Improving the Lives of Cancer Patients by Identifying Existing Non-Cancer Generic Drugs

Improving the Lives of Cancer Patients by Identifying Existing Non-Cancer Generic Drugs

Reboot Rx is the tech nonprofit startup dedicated to fast-tracking the development of affordable cancer treatments. Their strategy leverages repurposed generic drugs, AI technology, and innovative funding models. 50 technology changemakers developed automated methods to extract and store patient counts and study results from unstructured text in published clinical studies.


The problem

Reboot Rx is solving a big problem. Each year worldwide, 17 MILLION people are diagnosed with cancer, 10 MILLION people die from cancer, and $1 TRILLION is spent on cancer care.


AI cancer drugs

Source: Reboot Rx

Clinical studies, like clinical trials and observational studies, assess whether a drug intervention is effective for treating a disease. Many clinical studies have evaluated non-cancer generic drugs for the treatment of cancer. Reboot Rx is interested in synthesizing information from publications describing these studies in order to identify the most promising repurposing opportunities.

Publications of clinical studies report numerical values, including patient counts (referred to as ‘sample size’) and study results (referred to as ’outcome measures’), in an unstructured narrative text format. The goal of this project was to automatically extract these values and store them in a structured format for analysis.

For example, the sentence “the overall response rate was 45% and 30% with metformin and pravastatin respectively” reports the response to two drugs, metformin, and pravastatin, in a patient population. Reboot Rx wanted to extract the numerical outcome measures (45% and 30%) from the text and label these values with an outcome label (‘response rate’). The level of difficulty of this task can range from easy to very challenging depending on the type and scope of the clinical study. Clinical studies reporting a single outcome by evaluating two treatment groups would be considered easy to tackle.
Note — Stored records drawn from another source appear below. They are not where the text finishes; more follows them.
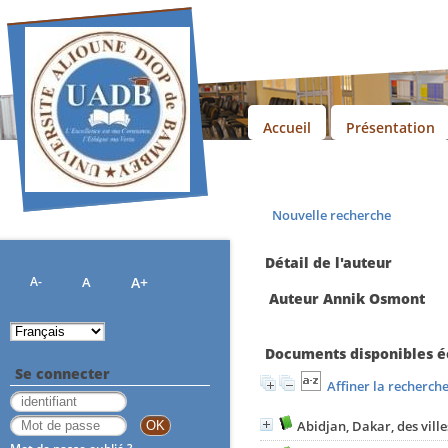
Accueil
Présentation
Nouvelle recherche
Détail de l'auteur
A-
A
A+
Auteur Annik Osmont
Documents disponibles éc
Se connecter
Affiner la recherch
Abidjan, Dakar, des ville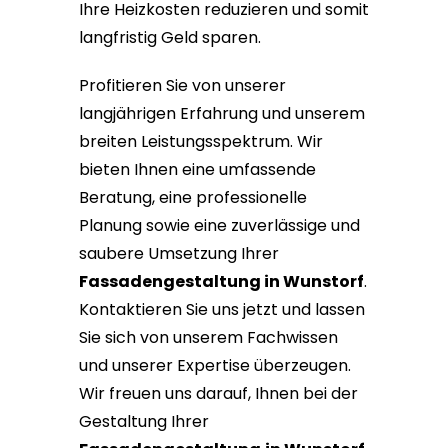
Ihre Heizkosten reduzieren und somit
langfristig Geld sparen.
Profitieren Sie von unserer
langjährigen Erfahrung und unserem
breiten Leistungsspektrum. Wir
bieten Ihnen eine umfassende
Beratung, eine professionelle
Planung sowie eine zuverlässige und
saubere Umsetzung Ihrer
Fassadengestaltung in Wunstorf
.
Kontaktieren Sie uns jetzt und lassen
Sie sich von unserem Fachwissen
und unserer Expertise überzeugen.
Wir freuen uns darauf, Ihnen bei der
Gestaltung Ihrer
On the other hand, clinical trials with multiple comparison groups (three or more drug arms evaluated simultaneously) or studies with drug combinations (each intervention arm containing two or more drugs) can add complexity to the task. 

Current NLP techniques and language models do a reasonable job of extracting numerical values. But these methods are not tailored for the specific task proposed above. To label extracted values with a high level of accuracy, participants needed to enhance supervised and semi-supervised modeling techniques by applying unique rules-based methods and/or curating a training dataset of labeled data.


The project outcomes

The team built an automated data extraction and classification exercise to create a structured database, at scale, of outcome measures contained in text-based clinical study abstracts. Data extraction is limited to text contained in study abstracts (not using the full study text). Reboot Rx provided a list of clinical studies with study ID, title, and abstract. To contain the scope of this exercise, Reboot Rx provided a list of outcome measures, outcome labels, and expected data format (%, months, days) for extraction. The accuracy of extracted data and labels was evaluated using a test dataset curated by the Reboot Rx team. 

Project outcomes included machine learning models to classify defined variables, curated training annotations, and extracted datasets using an NLP pipeline.